***** PROVIDED TEXT *****
“Will the healing last?
“”I will reserve judgement until I see how things are tomorrow!”
Initial gains in physical and emotional healing may be lost at a later time.
This is not the usual case, by any means, but it can happen within minutes, or perhaps a few days, after ministry.
Four broad types of reaction to the apparent loss of a divine gift of healing are common.
Firstly, we may adopt the ‘I told you so’ approach, in which we vindicate negative thoughts that Kingdom healing might be mostly a question of wishful thinking.
We wonder if we felt some improvement only because of some hype being experienced at a church service, and maybe our apparent gain was simply the exercise of mind over matter.
Either way, if the symptoms return, our scepticism is fortified.
Secondly, we may begin to blame the speaker at the service or at the conference meeting at which we received some healing.
Although he or she may never have claimed that anyone other than Jesus works miracles like these today, we dismiss them as ‘charlatans’.
What they were saying could not have been true, after all.
Thirdly, we may wonder if there might be something wrong with our faith that has come into play after receiving a miracle blessing. Perhaps it was not as
strong as we thought it was, or perhaps God discovered some underlying sin of which we were not aware and so withdrew his blessing.
*****
> [YOUR TASKS]:
A. List each reaction to the apparent loss of a healing gift that the passage on lost healing describes.
B. Resume the passage on lost healing from the point where it stops.
The material that comes next was taken from a separate source.
***** LISTED RECORDS *****
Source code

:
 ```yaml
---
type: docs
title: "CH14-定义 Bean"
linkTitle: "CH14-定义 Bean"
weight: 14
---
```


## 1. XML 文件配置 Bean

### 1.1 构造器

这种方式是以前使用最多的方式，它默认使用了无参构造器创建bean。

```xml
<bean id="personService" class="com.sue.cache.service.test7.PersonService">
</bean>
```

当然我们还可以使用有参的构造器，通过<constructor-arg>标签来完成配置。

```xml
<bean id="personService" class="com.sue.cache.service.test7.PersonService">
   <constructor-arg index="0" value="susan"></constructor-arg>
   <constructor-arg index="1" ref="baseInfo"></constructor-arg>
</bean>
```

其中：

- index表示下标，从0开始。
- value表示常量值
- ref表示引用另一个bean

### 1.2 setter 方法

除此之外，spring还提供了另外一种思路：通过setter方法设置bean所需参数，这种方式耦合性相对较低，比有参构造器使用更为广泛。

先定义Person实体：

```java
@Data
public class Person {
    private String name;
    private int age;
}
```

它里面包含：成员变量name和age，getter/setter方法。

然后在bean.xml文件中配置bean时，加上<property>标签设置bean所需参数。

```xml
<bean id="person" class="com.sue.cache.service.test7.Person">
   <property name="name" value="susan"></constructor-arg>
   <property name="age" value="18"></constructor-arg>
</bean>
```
*****
> [RESULTS FOR THE EXERCISE]:
A.
- The ‘I told you so’ approach, which treats the improvement as wishful thinking, hype or mind over matter and lets scepticism be strengthened when the symptoms return.
- Blaming the speaker at the service or conference meeting where the healing was received and dismissing that person as a ‘charlatan’.
- Wondering whether something is wrong with one's faith: perhaps it was weaker than thought, or God found some hidden sin and withdrew the blessing.

B.
Fourthly, most common, and most disastrous of all, is a sense of rejection by God.
Any one of these four broad categories of thought pattern serves to reduce our expectancy of God and, in doing so, reduces our ability to receive any further.
So how can we seem to lose something that God has given? In the Mark 4:4–8, Jesus gives a full explanation of these losses in the story of a farmer who went out to scatter seed.
As he was scattering the seed, some fell along the path, and the birds came and ate it up.
Some fell on rocky places, where it did not have much soil.
It sprang up quickly, because the soil was shallow.
But when the sun came up, the plants were scorched, and they withered because they had no root.
Other seed fell among thorns, which grew up and choked the plants, so that they did not bear grain.
Still other seed fell on good soil.
It came up, grew and produced a crop, multiplying thirty, sixty, or even a hundred times.
Jesus then interprets the seed as being symbolic of the Word of God. We know that the Word made flesh is Christ himself, and that he is the perfect image of God, who wishes all to receive healing.
We can see by observing the whole earthly ministry of Jesus that the kingdom, the farm in our story, is a place of renewal, restoration, redemption and resurrection.
We then notice here that, in the kingdom, it is God who sows the healing.
Healing is not a chosen and directed gift; it is a river of mercy that flows.
Sometimes the seed falls on well–trodden and unyielding soil. The path is the way that so many of us go, believing that we know what there is to know and how we should rightly go about getting it. Our human knowledge, intellectual judgements, traditions, understandings and preferences make infertile ground.
This leaves the seed exposed on the surface of our lives and the devil soon snatches it away, sometimes even before we can receive it.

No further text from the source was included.